All I know is next time he better clean out the lint trap before he puts anymore clothes in the dryer.
Got super excited about a 200 meter butterfly till someone explained it to me.
Super convenient that my arms came with cup holders.
[inventing jogging]
how can I suffer but with music
When an American says he has a side piece, I’m not sure if it’s a woman or a weapon.
Sometimes words are just not enough
And for such occasions, I have this flamethrower
Her: Awww. Can I hold your baby?
Me: Of course. Here you go.[later]
Her: Can I see your phone?
Me: *eyes narrowed* Are you insane?
Just finished my taxes and it looks like I’ll be able to afford that vacation to the Outback…steakhouse that is.
#RubbishJokes
My girlfriend told my that she wanted peace and quiet whilst cooking.So I took the batteries out of the smoke alarm.
I forgot the word “torch” earlier today so I googled “fire on a stick.” I have two degrees in English.

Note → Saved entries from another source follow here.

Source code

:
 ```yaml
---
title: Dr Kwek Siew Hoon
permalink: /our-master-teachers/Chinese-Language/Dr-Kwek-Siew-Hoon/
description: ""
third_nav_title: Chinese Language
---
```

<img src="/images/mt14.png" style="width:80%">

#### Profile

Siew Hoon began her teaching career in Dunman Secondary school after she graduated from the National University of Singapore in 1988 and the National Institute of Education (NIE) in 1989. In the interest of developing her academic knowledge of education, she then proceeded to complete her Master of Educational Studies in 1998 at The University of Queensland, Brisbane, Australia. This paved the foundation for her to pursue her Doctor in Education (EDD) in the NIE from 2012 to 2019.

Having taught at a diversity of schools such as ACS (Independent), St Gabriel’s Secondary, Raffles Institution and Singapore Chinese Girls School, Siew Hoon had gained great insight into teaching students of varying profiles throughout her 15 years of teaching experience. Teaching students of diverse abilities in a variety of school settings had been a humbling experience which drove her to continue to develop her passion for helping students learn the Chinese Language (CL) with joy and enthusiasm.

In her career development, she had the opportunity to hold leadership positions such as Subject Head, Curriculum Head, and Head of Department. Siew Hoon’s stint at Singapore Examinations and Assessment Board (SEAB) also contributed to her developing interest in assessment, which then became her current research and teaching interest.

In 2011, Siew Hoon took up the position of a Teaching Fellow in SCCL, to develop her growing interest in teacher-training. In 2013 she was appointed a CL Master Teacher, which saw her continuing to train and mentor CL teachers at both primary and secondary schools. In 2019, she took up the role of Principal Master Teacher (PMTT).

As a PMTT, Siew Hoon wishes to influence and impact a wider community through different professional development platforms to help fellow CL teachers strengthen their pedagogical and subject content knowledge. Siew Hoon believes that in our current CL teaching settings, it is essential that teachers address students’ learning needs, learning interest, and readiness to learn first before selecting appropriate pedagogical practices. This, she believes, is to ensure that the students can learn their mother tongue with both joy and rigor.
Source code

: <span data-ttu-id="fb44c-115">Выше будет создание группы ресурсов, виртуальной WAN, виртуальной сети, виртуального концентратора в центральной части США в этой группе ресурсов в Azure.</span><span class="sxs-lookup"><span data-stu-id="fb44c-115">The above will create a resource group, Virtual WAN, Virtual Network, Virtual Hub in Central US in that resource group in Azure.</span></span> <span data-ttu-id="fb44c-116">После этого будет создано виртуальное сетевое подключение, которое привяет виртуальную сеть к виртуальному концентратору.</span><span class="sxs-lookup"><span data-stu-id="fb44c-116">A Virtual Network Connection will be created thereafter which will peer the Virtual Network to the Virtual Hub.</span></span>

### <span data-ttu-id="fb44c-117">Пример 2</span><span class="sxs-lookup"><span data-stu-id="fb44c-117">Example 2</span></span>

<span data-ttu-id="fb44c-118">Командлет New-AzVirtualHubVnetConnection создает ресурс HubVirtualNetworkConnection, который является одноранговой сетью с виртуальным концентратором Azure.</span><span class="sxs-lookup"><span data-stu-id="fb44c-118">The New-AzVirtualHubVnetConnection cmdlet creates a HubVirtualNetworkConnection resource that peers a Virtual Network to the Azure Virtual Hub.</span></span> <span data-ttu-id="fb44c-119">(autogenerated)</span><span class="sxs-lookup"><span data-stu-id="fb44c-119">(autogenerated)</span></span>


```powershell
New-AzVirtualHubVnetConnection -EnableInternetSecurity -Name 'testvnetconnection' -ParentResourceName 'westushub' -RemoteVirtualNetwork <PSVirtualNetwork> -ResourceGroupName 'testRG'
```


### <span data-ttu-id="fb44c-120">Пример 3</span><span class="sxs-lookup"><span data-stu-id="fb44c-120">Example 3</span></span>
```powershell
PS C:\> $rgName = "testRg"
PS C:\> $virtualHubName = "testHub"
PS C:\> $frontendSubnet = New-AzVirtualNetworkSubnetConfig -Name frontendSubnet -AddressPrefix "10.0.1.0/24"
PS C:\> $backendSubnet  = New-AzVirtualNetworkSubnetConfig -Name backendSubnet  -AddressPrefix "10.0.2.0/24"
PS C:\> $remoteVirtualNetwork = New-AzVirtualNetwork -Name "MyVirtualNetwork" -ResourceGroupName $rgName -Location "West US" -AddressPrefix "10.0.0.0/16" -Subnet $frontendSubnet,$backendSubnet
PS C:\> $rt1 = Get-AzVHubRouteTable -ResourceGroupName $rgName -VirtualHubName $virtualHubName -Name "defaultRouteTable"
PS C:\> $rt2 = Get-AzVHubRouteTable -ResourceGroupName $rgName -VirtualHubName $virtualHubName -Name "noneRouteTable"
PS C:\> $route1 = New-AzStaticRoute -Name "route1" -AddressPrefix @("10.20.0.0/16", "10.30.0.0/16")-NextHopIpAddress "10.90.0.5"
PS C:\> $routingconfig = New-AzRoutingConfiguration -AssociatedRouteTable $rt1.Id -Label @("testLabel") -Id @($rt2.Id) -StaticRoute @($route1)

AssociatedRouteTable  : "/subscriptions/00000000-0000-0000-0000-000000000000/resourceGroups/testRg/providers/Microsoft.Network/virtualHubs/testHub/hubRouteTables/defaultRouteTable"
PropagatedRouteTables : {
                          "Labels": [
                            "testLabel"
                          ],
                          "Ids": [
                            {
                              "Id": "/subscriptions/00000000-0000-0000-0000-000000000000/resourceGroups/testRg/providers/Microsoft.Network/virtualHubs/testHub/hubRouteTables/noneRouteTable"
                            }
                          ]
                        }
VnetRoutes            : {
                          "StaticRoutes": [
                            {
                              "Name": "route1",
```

Me: *takes her shirt off & sees a padded bra* whoa
Her: I’m so sorry, are you upset?
M: *pulls a salami out of my shorts* let’s call it even
MOM: putting him in sports was a bad idea
DAD: yup
ME (in right field wearing my cup on my face): hey coach look at me I’m Bane lol
I need a hobby. I’ve been over on Insta, commenting ‘what kind of dog is this?’ On people’s bird pics.
Once again, I have waited till the very last minute to do Christmas shopping. Today I shall battle my fellow procrastinators at the mall. “Here are some socks and underwear kids. I had to shank a woman For these”
Last party I went to before COVID met a guy who worked in finance who told me he was an “experiences manager” and got defensive when I asked him what experiences he manages.
“Hey”, with the intention of angrily removing the tomato from my cheeseburger and slapping you in the face with it.
Plastic bags are polluting our oceans so I always return mine to the forest
Thank you for the lovely invitation card, I will be using it to remove spiders from my house for the foreseeable future.
My favorite part of cleaning, cooking, laundry, school lines, sports practices, games, sleep regression and back and forth to appointments with my kids is when someone says how lucky I am not to work
*turns around in chair dramatically*
Hello…
*chair turns around again*
…I’ve been expecting you…
*again*
…, Repair-Man.
After I mow my lawn, I give my neighbor about 72 hours to respond.
Guys that squirrel is on my patio in the dark dragging his little hand across his throat shit what do I do
I only let students whose parents schedule a conference with me, and then don’t show up, chose a kazoo from the prize box.
[on a first date]
Ok, don’t let her know you’re really a squirrel…
Her: I had a great time, good night!
Me: *runs in front of her car
Me [proudly]: This is my son. He’s 10, a fine artist & great at math
Nurse: That’s a garbage can & your morphine drip is still attached
Shit. Gotta huge job interview tomorrow and I have no clue where I put my prom dress
9y/o: *digging a hole in the backyard* I buried this box, with some coins in it, a few days ago. But as soon as I did I just couldn’t stop worrying about it. I don’t know how pirates do it.
Harry Potter is realistic because it normally takes a kid 10 years to tell a story.
How long can you soak pots & pans in your sink?